» Exercise brief
Please copy each line from the entries that contains the string "suas".

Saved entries
[Start of section]

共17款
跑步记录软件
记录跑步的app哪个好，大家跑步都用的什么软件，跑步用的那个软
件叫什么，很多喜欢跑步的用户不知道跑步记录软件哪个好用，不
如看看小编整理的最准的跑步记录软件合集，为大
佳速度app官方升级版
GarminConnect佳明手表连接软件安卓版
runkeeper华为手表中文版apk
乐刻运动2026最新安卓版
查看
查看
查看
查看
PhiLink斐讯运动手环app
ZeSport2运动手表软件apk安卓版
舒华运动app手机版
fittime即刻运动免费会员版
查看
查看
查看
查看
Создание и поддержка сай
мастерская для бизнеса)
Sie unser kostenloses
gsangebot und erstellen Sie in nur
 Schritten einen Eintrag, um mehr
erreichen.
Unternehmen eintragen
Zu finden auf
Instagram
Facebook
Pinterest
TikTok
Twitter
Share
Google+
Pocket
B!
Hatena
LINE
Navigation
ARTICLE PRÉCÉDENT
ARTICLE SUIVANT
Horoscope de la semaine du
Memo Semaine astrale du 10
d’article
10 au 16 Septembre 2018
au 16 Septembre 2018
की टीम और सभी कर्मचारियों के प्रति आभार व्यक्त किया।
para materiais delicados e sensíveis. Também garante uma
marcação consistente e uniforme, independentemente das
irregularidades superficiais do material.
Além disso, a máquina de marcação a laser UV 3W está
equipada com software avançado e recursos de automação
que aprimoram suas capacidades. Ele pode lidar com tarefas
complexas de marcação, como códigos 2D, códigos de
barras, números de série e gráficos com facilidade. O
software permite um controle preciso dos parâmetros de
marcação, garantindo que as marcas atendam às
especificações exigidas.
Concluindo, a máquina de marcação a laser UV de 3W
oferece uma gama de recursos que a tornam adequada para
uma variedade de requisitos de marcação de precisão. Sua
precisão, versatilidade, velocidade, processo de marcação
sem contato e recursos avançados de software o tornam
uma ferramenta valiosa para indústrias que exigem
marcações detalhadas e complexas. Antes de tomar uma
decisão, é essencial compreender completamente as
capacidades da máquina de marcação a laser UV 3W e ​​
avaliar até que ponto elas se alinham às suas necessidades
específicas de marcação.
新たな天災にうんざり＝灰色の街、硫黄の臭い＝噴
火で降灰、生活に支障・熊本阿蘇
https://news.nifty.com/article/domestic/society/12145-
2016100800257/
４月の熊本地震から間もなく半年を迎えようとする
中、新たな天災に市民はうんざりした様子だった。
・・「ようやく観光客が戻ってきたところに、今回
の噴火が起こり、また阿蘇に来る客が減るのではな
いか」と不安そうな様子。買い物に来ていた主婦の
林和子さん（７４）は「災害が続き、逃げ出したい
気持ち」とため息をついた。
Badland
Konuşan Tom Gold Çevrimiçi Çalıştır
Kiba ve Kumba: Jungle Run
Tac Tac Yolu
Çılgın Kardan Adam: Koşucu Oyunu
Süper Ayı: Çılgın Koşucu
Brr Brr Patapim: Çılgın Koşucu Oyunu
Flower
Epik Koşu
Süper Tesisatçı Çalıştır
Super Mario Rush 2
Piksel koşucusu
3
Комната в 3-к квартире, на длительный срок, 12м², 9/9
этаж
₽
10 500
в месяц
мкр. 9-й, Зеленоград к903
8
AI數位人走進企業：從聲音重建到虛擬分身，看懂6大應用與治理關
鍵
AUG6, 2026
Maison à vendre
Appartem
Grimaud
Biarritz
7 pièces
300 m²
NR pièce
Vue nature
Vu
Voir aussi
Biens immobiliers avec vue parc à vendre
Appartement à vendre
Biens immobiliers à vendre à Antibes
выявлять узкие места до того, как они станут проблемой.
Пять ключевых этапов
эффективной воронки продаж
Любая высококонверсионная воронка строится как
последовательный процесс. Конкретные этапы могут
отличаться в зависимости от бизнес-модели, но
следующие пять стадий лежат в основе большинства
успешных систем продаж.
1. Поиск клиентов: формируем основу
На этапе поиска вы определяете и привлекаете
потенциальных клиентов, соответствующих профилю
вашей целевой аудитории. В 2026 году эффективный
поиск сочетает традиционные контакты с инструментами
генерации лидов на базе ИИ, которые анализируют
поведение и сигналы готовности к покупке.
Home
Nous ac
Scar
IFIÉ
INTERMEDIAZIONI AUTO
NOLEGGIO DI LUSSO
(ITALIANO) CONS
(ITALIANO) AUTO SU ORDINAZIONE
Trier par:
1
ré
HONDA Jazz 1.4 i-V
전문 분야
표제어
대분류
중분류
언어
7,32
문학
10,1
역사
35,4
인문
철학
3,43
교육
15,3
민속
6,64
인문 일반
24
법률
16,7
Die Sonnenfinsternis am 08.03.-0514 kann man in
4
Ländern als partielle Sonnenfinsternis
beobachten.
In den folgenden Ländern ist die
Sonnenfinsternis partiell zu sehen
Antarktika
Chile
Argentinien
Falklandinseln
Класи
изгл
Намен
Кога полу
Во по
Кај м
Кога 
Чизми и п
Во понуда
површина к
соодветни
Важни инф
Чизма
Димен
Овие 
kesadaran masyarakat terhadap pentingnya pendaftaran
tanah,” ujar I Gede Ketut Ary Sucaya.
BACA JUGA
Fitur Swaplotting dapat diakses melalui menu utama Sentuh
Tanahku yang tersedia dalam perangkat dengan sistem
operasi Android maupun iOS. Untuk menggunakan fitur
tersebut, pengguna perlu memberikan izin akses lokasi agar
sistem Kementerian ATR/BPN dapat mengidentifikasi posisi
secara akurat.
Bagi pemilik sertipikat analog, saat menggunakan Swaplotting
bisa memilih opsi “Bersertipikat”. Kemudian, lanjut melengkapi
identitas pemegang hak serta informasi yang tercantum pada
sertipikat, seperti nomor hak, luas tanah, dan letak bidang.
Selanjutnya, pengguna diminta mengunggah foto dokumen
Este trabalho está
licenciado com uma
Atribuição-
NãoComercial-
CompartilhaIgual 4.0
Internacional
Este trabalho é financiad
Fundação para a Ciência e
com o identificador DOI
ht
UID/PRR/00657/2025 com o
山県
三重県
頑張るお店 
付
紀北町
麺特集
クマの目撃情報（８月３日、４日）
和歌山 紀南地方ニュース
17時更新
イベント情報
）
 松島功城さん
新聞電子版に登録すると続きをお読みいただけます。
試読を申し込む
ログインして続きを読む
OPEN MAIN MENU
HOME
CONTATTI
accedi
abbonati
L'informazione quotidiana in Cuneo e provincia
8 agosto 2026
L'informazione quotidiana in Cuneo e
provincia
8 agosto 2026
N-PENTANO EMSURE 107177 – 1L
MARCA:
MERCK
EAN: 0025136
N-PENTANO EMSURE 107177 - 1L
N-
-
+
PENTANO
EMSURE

[End of section]

» Answer space
que aprimoram suas capacidades. Ele pode lidar com tarefas
avaliar até que ponto elas se alinham às suas necessidades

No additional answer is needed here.